In this study, three kinds of pre-existing primers for papillomavirus were used for the primary diagnosis. Both primer sets for COPV (primer set 1) and universal HPV (primer set 3) targeting the L1 gene amplified their corresponding bands. Even though the universal degenerate primer sets were originally designed to detect a broad range of cutaneous HPVs and the COPV showed low sequence identity (≤60%) of the L1 gene with most known HPVs (data not shown), L1 is the most highly conserved gene within all other known papillomaviruses [2]. Therefore, both primer sets can be used as good diagnostic tools for canine oral and possibly cutaneous papillomaviruses. However, the primer set for cutaneous canine papillomavirus seemed to be very specific for cutaneous type of papilloma since these primers did not generate any visible bands. The failure to amplify products was probably predictable because the samples that were used for this study were collected from the frank regions of oral warts and the low sequence similarity of the canine cutaneous papillomavirus L1 gene with COPV [13].

COPVs isolated from papilloma tissues can be easily transmitted from dog to dog in the laboratory [7]. A previous study also described that papillomatosis occurring in experimental dog colonies affected up to 25% of animals [11]. In this study, only 40 (10%) of 400 dogs showed clinical signs of oral warts by natural infection, although there were transmissible opportunities for others to infect COPV.

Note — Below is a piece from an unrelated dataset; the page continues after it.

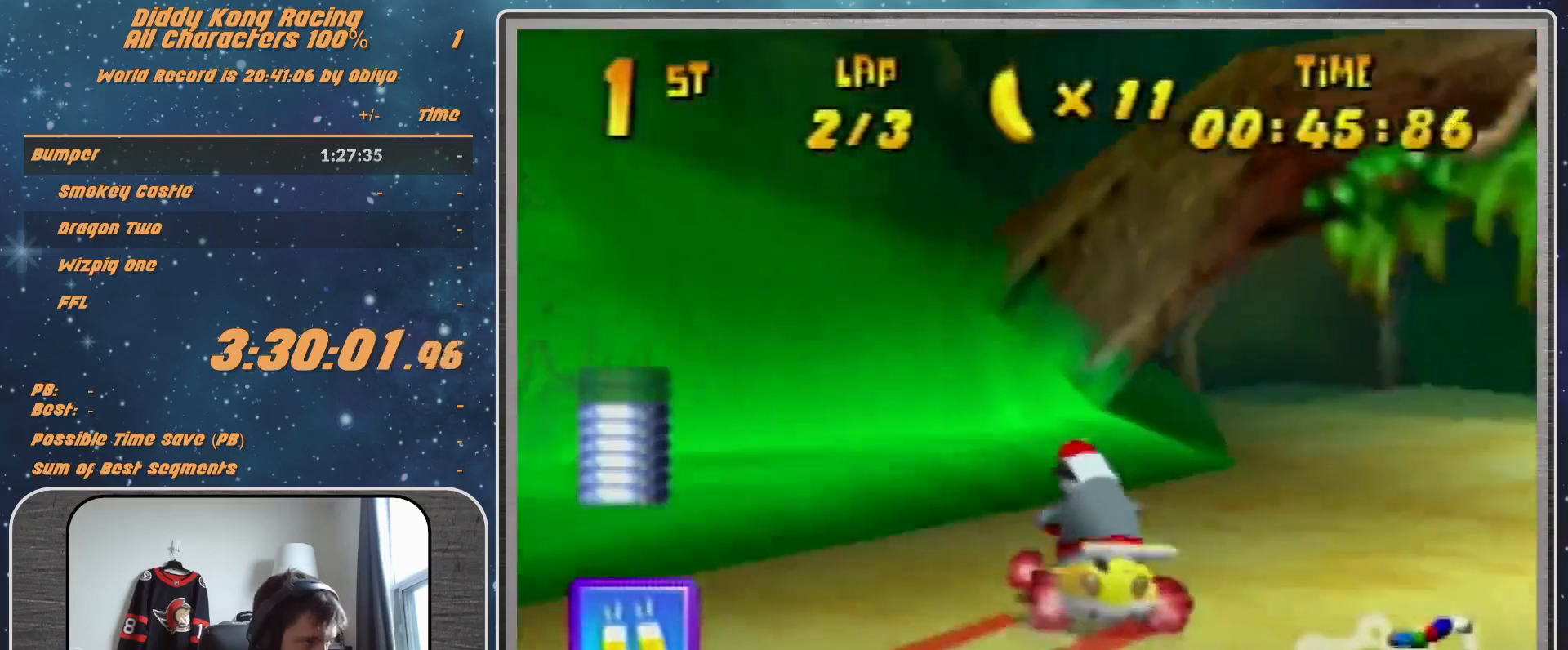
{"buttons": ["A", "R1"], "left_stick": "up-right", "events": [[67, "A", "up"], [200, "A", "down"], [267, "A", "up"], [267, "left_stick", "up-right"], [367, "A", "down"], [433, "A", "up"], [500, "A", "down"]]}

In summary, the histopathological and genetic analysis confirmed the outbreak of canine oral warts and the causative agent as COPV. This study describes the outbreak of canine oral papilloma infection in a group of Korean breeding dogs and discloses the complete L1 gene sequence information of Korean COPV. Further studies need to be performed to investigate the prevalence of COPV and/or canine cutaneous papillomavirus in Korea by using these diagnostic techniques.